L’Europe, dépendante du gaz naturel russe

La discussion devient encore plus vive, c’est lorsqu’il s’agit de l’approvisionnement européen en gaz naturel russe. La dure réalité est que nous avons besoin du gaz russe plus que la Russie n’a besoin de nos euros. Un boycott ferait évidemment mal à la Russie, mais elle gagne jusqu’à cinq fois plus en vendant du pétrole qu’en vendant du gaz naturel. Avant l’invasion de l’Ukraine, la Russie enregistrait un excédent commercial, et ce même sans tenir compte des revenus du gaz naturel. L’économie et les réserves de change russes reposent donc beaucoup plus sur le pétrole que sur le gaz. Un boycott du pétrole ferait donc beaucoup plus mal à Poutine qu’un boycott du gaz.

L’Europe, qui est très dépendante du gaz naturel russe, serait la grande perdante en cas de boycott du gaz en provenance de la Russie. À court terme, il est certainement impossible de remplacer ce gaz. Un boycott du gaz russe impliquerait une réduction de la consommation à court terme et des prix très élevés, et ce y compris en Belgique. Nous n’avons pas encore suffisamment évalué le coup de massue que cela représenterait pour notre économie énergétique. Avez-vous déjà multiplié votre facture de gaz naturel par 20 ? Espérons que les prix du gaz naturel ne resteront pas aux niveaux actuels pendant longtemps. Si tel est le cas, le gaz, c’est-à-dire le chauffage domestique, deviendra pratiquement inabordable pour de très nombreuses familles, à moins bien sûr que le gouvernement ne prenne en charge une part encore plus importante de la facture. Une simple réduction de la TVA sera alors loin d’être suffisante.

En bref, refuser de s’approvisionner en gaz naturel auprès de la Russie pourrait avoir de graves conséquences économiques et politiques, qui feraient plutôt rire Poutine.
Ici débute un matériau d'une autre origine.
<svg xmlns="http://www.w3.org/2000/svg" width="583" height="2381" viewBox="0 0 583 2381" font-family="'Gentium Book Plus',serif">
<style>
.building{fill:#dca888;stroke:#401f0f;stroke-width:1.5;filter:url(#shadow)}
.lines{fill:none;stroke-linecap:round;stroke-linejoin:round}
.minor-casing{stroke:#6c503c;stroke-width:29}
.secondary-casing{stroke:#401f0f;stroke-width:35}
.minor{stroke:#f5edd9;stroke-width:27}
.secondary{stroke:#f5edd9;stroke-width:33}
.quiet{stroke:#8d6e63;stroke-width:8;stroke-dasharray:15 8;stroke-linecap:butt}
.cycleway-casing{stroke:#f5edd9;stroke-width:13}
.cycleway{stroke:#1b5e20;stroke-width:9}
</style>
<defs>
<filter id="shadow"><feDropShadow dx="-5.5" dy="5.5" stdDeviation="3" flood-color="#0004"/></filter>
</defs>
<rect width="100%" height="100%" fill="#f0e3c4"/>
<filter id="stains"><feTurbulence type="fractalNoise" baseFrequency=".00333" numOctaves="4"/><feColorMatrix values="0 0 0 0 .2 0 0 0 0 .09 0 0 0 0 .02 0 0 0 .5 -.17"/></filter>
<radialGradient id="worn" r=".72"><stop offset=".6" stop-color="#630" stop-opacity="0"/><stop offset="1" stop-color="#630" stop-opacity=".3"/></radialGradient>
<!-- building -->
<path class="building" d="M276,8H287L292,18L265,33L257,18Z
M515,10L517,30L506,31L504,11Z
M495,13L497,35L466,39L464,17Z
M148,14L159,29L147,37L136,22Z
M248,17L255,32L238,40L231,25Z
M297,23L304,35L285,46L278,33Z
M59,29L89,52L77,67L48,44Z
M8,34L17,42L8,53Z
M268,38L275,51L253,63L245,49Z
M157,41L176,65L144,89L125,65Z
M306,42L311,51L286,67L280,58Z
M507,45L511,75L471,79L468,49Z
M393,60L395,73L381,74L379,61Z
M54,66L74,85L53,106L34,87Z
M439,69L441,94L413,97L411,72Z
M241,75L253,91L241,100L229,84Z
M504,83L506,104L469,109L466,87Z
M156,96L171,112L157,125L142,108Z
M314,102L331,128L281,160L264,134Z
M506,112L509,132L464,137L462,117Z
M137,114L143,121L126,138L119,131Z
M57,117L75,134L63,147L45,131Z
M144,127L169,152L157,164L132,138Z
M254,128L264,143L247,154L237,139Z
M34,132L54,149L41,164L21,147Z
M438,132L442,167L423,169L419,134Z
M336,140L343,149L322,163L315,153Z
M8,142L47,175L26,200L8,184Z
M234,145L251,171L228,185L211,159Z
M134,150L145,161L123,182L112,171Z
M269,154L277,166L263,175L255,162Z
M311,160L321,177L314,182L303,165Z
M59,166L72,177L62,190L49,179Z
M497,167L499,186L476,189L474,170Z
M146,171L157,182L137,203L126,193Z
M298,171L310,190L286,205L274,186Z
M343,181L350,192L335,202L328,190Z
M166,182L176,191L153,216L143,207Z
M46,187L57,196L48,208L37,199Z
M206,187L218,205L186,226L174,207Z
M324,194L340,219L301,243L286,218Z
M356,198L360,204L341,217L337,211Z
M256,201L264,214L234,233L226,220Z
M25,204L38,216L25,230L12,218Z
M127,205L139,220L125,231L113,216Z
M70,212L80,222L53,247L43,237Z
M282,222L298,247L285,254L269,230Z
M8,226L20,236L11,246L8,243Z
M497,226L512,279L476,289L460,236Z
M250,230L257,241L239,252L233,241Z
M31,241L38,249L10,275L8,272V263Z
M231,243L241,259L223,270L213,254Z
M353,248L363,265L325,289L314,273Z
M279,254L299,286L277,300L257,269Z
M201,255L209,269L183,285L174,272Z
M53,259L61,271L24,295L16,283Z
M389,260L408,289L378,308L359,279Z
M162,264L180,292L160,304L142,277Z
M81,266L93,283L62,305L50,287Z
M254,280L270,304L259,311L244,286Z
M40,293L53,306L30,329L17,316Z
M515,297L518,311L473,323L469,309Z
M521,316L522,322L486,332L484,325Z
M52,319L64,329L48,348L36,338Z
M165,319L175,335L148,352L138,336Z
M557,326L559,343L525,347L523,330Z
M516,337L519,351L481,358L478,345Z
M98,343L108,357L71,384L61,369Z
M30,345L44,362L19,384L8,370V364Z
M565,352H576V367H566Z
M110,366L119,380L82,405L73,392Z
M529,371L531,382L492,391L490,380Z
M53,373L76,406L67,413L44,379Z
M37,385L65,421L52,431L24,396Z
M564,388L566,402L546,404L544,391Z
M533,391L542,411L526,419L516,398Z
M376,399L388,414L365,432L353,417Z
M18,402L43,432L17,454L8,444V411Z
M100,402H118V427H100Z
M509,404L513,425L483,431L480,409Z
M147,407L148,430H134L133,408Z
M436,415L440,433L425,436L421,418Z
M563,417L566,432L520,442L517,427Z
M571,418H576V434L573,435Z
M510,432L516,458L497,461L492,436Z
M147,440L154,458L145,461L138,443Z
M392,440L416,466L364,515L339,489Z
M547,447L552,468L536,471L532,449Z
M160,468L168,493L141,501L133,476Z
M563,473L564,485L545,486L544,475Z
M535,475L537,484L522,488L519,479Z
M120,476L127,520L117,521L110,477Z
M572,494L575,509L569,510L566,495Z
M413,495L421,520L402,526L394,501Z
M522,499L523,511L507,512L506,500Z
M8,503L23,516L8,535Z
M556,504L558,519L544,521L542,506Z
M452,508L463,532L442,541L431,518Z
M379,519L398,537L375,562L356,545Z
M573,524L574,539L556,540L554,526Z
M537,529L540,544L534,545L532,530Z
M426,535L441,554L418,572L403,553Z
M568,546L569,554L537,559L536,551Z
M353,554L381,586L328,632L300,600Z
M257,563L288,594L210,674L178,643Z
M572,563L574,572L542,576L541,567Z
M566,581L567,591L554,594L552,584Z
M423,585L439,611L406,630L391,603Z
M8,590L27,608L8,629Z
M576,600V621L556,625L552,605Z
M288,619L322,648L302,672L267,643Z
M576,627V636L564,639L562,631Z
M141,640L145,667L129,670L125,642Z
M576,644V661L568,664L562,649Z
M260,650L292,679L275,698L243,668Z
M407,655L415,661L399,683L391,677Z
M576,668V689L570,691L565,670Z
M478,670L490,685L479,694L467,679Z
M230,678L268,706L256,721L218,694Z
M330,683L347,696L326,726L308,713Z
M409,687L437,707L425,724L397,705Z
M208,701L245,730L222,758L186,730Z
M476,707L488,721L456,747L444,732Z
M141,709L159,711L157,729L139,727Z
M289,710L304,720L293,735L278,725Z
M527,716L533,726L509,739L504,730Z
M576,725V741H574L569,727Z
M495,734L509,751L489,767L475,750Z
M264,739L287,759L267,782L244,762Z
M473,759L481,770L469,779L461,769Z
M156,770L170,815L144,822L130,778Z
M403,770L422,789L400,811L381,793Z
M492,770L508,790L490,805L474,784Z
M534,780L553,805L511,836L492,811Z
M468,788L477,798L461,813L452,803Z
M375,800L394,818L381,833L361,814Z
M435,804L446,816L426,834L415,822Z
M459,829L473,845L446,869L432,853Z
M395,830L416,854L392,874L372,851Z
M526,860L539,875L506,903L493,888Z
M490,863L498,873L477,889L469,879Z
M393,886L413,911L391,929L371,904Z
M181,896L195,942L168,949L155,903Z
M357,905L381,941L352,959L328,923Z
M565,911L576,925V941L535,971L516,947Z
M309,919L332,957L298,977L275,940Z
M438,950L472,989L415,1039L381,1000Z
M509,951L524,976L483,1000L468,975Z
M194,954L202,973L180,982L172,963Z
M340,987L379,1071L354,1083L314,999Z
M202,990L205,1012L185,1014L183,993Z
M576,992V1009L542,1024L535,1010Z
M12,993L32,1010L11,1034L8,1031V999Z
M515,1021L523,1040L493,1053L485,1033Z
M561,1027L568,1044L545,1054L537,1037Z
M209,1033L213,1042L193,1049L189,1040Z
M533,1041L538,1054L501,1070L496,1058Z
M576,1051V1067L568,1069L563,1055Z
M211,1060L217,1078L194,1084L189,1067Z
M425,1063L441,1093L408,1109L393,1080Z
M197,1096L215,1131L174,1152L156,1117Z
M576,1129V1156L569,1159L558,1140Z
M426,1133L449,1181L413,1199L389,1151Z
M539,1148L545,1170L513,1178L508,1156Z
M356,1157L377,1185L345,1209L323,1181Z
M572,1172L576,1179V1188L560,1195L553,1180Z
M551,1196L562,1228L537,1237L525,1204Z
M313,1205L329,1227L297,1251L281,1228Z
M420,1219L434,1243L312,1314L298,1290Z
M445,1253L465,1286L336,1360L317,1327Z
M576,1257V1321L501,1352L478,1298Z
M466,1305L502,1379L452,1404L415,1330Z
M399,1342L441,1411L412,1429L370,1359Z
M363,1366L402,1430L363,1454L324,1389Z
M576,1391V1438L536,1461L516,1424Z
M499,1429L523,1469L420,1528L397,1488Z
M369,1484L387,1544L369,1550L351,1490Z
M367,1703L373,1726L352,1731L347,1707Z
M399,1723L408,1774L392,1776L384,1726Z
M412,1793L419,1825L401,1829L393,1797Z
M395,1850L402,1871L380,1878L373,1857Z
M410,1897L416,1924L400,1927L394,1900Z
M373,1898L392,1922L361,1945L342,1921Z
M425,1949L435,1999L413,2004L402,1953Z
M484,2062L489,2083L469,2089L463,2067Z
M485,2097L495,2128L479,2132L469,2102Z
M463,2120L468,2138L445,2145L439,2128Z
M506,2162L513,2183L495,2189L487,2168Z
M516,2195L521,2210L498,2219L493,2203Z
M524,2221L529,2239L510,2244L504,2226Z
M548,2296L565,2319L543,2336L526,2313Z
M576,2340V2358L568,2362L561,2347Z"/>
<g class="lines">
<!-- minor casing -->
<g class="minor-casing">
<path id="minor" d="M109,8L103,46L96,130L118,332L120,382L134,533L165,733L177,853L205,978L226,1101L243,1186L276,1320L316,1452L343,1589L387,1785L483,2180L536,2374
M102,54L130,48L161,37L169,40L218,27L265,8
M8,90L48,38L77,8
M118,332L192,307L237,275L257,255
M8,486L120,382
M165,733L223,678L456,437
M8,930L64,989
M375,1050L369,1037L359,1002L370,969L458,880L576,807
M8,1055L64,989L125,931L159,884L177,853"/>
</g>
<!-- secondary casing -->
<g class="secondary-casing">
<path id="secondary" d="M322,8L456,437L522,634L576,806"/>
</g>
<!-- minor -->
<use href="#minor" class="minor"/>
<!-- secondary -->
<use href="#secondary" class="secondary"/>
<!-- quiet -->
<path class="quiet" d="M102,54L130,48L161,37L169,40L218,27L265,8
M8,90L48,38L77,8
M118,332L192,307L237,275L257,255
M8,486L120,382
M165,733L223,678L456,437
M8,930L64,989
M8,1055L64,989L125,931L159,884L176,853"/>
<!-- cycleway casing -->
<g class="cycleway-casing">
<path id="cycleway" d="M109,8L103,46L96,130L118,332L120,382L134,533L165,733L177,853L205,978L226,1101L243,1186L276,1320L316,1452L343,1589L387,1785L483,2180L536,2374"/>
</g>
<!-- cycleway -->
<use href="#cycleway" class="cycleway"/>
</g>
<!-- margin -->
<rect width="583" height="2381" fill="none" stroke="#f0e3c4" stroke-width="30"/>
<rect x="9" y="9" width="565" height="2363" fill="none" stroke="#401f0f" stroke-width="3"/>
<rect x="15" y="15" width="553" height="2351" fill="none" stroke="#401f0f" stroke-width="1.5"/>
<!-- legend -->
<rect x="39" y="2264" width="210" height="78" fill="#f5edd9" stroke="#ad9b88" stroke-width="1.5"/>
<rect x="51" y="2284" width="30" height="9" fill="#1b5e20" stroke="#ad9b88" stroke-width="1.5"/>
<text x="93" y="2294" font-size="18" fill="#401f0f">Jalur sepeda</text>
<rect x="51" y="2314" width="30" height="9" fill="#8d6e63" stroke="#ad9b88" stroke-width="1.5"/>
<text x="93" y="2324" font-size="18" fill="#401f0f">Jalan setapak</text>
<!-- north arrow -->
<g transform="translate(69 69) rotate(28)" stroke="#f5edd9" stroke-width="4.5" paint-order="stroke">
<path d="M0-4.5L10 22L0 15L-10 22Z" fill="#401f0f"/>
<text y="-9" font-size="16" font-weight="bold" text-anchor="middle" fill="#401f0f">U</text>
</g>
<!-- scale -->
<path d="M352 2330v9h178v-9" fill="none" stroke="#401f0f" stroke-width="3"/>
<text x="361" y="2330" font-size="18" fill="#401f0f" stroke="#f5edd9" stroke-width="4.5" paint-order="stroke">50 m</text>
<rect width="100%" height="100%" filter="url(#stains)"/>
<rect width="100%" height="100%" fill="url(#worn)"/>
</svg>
Ce n’est pas pour rien que l’Allemagne s’oppose à ce boycott. Oui, l’Europe s’est naïvement rendue dépendante du gaz naturel russe ces dernières années, mais ce constat se paye aujourd’hui.

Le robinet de pétrole?

Si nous ne faisons pas assez mal à la Russie en fermant le robinet du gaz, la donne est différente en ce qui concerne le pétrole. Dans ce cas-là, un boycott du pétrole ferait probablement plus de mal à la Russie qu’à l’Occident. Pour le pétrole, il y a un peu plus d’alternatives à court terme, après tout, si le cartel de l’OPEP est prêt à pomper plus de pétrole, si un accord nucléaire peut être conclu avec l’Iran (qui suspend alors les sanctions pétrolières contre ce pays), et si les Américains intensifient la production de pétrole de schiste… Malgré cela, cela ne sera pas facile sans le pétrole russe sur des marchés pétroliers déjà tendus. En outre, il y a de fortes chances que Poutine réagisse en fermant le robinet du gaz si nous cessons d’acheter son pétrole.

En bref, la guerre économique contre la Russie exigera également de grands sacrifices. Il faut espérer que l’Europe se rende compte de ce qui l’attend si elle veut vraiment jouer à fond cette carte contre Poutine.